#### PROBLEM
Please copy the material below with "Einzelseminar" swapped for "Tagesseminar" and everything else left unchanged.

#### DATA FOR THIS EXERCISE

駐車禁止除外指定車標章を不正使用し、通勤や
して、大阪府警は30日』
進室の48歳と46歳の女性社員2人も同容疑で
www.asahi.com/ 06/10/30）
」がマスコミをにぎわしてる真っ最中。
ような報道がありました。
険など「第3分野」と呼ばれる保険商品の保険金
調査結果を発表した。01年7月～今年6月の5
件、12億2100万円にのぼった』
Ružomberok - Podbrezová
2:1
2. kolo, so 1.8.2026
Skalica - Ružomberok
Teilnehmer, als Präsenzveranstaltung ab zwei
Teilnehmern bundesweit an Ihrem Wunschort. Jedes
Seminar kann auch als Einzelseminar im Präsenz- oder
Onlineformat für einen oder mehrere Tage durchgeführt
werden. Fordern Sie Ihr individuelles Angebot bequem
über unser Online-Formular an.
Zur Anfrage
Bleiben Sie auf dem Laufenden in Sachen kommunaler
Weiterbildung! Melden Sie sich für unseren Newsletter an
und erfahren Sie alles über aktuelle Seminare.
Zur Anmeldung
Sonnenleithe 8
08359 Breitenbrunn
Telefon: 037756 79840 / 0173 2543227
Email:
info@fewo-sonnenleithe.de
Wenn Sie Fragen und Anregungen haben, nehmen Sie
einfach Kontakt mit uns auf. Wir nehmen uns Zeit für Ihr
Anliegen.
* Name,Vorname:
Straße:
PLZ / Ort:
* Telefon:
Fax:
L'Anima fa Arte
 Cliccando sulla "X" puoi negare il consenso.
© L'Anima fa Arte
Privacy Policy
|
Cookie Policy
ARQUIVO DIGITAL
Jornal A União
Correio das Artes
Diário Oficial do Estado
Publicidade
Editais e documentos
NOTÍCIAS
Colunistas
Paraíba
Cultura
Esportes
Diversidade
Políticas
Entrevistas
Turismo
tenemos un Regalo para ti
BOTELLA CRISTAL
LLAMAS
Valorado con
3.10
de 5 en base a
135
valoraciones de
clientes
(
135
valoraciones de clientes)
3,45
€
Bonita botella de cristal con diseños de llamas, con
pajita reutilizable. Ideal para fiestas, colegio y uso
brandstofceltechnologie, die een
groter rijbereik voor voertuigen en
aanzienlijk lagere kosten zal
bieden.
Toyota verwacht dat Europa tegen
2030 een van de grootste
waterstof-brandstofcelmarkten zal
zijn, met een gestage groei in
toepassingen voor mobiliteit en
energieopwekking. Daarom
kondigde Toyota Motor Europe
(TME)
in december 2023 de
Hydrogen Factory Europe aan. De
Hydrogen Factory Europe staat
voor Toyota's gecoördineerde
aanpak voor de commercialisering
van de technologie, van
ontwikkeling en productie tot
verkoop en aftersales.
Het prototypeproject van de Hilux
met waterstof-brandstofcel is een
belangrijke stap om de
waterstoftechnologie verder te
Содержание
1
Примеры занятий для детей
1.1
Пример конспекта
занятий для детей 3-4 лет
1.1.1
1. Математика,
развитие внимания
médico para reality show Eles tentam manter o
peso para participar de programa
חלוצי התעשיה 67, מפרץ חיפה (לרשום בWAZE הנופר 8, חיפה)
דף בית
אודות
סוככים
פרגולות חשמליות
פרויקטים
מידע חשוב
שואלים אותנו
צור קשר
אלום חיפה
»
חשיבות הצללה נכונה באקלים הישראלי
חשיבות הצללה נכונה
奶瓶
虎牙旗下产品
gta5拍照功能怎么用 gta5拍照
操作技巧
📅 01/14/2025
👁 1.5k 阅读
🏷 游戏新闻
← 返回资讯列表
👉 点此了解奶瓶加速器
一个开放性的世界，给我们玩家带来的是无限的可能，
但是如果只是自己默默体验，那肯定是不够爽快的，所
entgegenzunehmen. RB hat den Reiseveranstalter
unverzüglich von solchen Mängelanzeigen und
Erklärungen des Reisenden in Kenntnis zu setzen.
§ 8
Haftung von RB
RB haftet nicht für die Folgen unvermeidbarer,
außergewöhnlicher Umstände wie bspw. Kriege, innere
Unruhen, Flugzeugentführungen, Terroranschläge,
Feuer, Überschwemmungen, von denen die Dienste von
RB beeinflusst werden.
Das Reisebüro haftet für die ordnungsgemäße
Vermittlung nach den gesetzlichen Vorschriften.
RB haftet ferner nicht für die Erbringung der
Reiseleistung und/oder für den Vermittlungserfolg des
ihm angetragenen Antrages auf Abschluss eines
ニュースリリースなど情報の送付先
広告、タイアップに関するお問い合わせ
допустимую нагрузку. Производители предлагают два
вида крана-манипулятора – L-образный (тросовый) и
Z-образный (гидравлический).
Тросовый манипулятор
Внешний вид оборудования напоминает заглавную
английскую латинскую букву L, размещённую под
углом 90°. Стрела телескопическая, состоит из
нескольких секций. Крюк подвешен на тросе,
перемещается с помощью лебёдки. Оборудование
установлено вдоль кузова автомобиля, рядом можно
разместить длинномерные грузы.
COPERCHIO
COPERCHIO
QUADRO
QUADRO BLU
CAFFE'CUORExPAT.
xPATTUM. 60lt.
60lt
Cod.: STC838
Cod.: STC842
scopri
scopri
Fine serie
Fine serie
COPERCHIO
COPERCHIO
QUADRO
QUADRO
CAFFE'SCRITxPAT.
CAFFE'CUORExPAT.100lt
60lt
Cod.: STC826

#### ANSWER SECTION
駐車禁止除外指定車標章を不正使用し、通勤や
して、大阪府警は30日』
進室の48歳と46歳の女性社員2人も同容疑で
www.asahi.com/ 06/10/30）
」がマスコミをにぎわしてる真っ最中。
ような報道がありました。
険など「第3分野」と呼ばれる保険商品の保険金
調査結果を発表した。01年7月～今年6月の5
件、12億2100万円にのぼった』
Ružomberok - Podbrezová
2:1
2. kolo, so 1.8.2026
Skalica - Ružomberok
Teilnehmer, als Präsenzveranstaltung ab zwei
Teilnehmern bundesweit an Ihrem Wunschort. Jedes
Seminar kann auch als Tagesseminar im Präsenz- oder
Onlineformat für einen oder mehrere Tage durchgeführt
werden. Fordern Sie Ihr individuelles Angebot bequem
über unser Online-Formular an.
Zur Anfrage
Bleiben Sie auf dem Laufenden in Sachen kommunaler
Weiterbildung! Melden Sie sich für unseren Newsletter an
und erfahren Sie alles über aktuelle Seminare.
Zur Anmeldung
Sonnenleithe 8
08359 Breitenbrunn
Telefon: 037756 79840 / 0173 2543227
Email:
info@fewo-sonnenleithe.de
Wenn Sie Fragen und Anregungen haben, nehmen Sie
einfach Kontakt mit uns auf. Wir nehmen uns Zeit für Ihr
Anliegen.
* Name,Vorname:
Straße:
PLZ / Ort:
* Telefon:
Fax:
L'Anima fa Arte
 Cliccando sulla "X" puoi negare il consenso.
© L'Anima fa Arte
Privacy Policy
|
Cookie Policy
ARQUIVO DIGITAL
Jornal A União
Correio das Artes
Diário Oficial do Estado
Publicidade
Editais e documentos
NOTÍCIAS
Colunistas
Paraíba
Cultura
Esportes
Diversidade
Políticas
Entrevistas
Turismo
tenemos un Regalo para ti
BOTELLA CRISTAL
LLAMAS
Valorado con
3.10
de 5 en base a
135
valoraciones de
clientes
(
135
valoraciones de clientes)
3,45
€
Bonita botella de cristal con diseños de llamas, con
pajita reutilizable. Ideal para fiestas, colegio y uso
brandstofceltechnologie, die een
groter rijbereik voor voertuigen en
aanzienlijk lagere kosten zal
bieden.
Toyota verwacht dat Europa tegen
2030 een van de grootste
waterstof-brandstofcelmarkten zal
zijn, met een gestage groei in
toepassingen voor mobiliteit en
energieopwekking. Daarom
kondigde Toyota Motor Europe
(TME)
in december 2023 de
Hydrogen Factory Europe aan. De
Hydrogen Factory Europe staat
voor Toyota's gecoördineerde
aanpak voor de commercialisering
van de technologie, van
ontwikkeling en productie tot
verkoop en aftersales.
Het prototypeproject van de Hilux
met waterstof-brandstofcel is een
belangrijke stap om de
waterstoftechnologie verder te
Содержание
1
Примеры занятий для детей
1.1
Пример конспекта
занятий для детей 3-4 лет
1.1.1
1. Математика,
развитие внимания
médico para reality show Eles tentam manter o
peso para participar de programa
חלוצי התעשיה 67, מפרץ חיפה (לרשום בWAZE הנופר 8, חיפה)
דף בית
אודות
סוככים
פרגולות חשמליות
פרויקטים
מידע חשוב
שואלים אותנו
צור קשר
אלום חיפה
»
חשיבות הצללה נכונה באקלים הישראלי
חשיבות הצללה נכונה
奶瓶
虎牙旗下产品
gta5拍照功能怎么用 gta5拍照
操作技巧
📅 01/14/2025
👁 1.5k 阅读
🏷 游戏新闻
← 返回资讯列表
👉 点此了解奶瓶加速器
一个开放性的世界，给我们玩家带来的是无限的可能，
但是如果只是自己默默体验，那肯定是不够爽快的，所
entgegenzunehmen. RB hat den Reiseveranstalter
unverzüglich von solchen Mängelanzeigen und
Erklärungen des Reisenden in Kenntnis zu setzen.
§ 8
Haftung von RB
RB haftet nicht für die Folgen unvermeidbarer,
außergewöhnlicher Umstände wie bspw. Kriege, innere
Unruhen, Flugzeugentführungen, Terroranschläge,
Feuer, Überschwemmungen, von denen die Dienste von
RB beeinflusst werden.
Das Reisebüro haftet für die ordnungsgemäße
Vermittlung nach den gesetzlichen Vorschriften.
RB haftet ferner nicht für die Erbringung der
Reiseleistung und/oder für den Vermittlungserfolg des
ihm angetragenen Antrages auf Abschluss eines
ニュースリリースなど情報の送付先
広告、タイアップに関するお問い合わせ
допустимую нагрузку. Производители предлагают два
вида крана-манипулятора – L-образный (тросовый) и
Z-образный (гидравлический).
Тросовый манипулятор
Внешний вид оборудования напоминает заглавную
английскую латинскую букву L, размещённую под
углом 90°. Стрела телескопическая, состоит из
нескольких секций. Крюк подвешен на тросе,
перемещается с помощью лебёдки. Оборудование
установлено вдоль кузова автомобиля, рядом можно
разместить длинномерные грузы.
COPERCHIO
COPERCHIO
QUADRO
QUADRO BLU
CAFFE'CUORExPAT.
xPATTUM. 60lt.
60lt
Cod.: STC838
Cod.: STC842
scopri
scopri
Fine serie
Fine serie
COPERCHIO
COPERCHIO
QUADRO
QUADRO
CAFFE'SCRITxPAT.
CAFFE'CUORExPAT.100lt
60lt
Cod.: STC826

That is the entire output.